The Budapest-based International Investment Bank (IIB), which has almost 50% Russian and 25.27% Hungarian ownership, has used up nearly all of its liquidity reserves after being hit by EU sanctions.
The development bank has been previously described as “Putin’s Trojan Horse” by the Hungarian opposition and has raised concerns domestically and internationally, especially in the United States. The bank is also “widely seen as an arm of the Russian secret service,” according to nine US senators in 2019.
Without its funds, frozen under sanctions imposed in the wake of the Russian-Ukrainian war, “the bank is at risk of insolvency or will be forced to restructure its bonds as early as May 2023,” EURACTIV’s partner Telex reports.
“I don’t know if it is possible to save the bank,” which is “in an extremely difficult situation,” Gergely Gulyás, Minister of the Prime Minister’s Office, said during a press conference on February 25.
A senior bank executive sent a letter to the management in mid-December declaring that the Belgian financial firm Euroclear blocked IIB’s funds after the EU sanctions packages and predicted “such a severe shortfall for the first quarter of this year that even the sale of the loan portfolio would not be enough to make up for it.”
In October 2022, the Belgian Finance Ministry blocked the release of funds, arguing that several members of the bank’s board of directors ‘have links with the Russian government, which has a controlling influence on IIB’.

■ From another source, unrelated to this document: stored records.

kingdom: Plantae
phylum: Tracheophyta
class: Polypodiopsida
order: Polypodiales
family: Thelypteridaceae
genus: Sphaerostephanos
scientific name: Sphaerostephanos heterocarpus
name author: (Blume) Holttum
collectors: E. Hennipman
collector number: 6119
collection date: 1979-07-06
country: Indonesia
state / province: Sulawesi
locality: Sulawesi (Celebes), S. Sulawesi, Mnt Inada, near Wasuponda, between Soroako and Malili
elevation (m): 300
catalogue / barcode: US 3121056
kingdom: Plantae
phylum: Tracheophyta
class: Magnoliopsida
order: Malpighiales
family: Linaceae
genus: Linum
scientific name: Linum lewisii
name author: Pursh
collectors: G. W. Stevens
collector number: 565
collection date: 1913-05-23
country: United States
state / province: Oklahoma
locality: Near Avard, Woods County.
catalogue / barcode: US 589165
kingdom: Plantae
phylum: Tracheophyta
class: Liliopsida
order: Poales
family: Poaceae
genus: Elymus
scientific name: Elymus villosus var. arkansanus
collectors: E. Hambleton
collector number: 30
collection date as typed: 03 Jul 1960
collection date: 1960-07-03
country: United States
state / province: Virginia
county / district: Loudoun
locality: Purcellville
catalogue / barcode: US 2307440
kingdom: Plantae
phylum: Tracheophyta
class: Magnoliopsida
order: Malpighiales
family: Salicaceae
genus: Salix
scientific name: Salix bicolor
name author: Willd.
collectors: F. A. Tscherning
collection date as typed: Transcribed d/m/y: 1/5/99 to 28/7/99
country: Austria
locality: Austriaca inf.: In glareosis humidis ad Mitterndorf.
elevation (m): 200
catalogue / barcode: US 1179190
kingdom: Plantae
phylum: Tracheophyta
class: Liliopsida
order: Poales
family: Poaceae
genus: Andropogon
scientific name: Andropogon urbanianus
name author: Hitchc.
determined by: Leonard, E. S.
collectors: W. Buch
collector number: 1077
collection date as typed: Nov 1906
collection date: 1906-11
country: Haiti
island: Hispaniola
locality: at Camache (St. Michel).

A letter retrieved during a cyber-attack on the bank on 17 February revealed that Hungarian Minister of Economic Development Márton Nagy lobbied the Belgian Minister of Finance to unblock IBB’s funds, with no success.
Neither Márton Nagy nor the Belgian Finance Ministry commented on the letter by the time of publication. Another document made public by the cyber-attack envisages the inclusion of Serbia and an increase in the Hungarian stake.
The bank’s financial hardship is of concern for the Hungarian government, which, after Bulgaria withdrew from it in February, is now the only EU member state owner, next to Russia, Cuba, Mongolia, and Vietnam.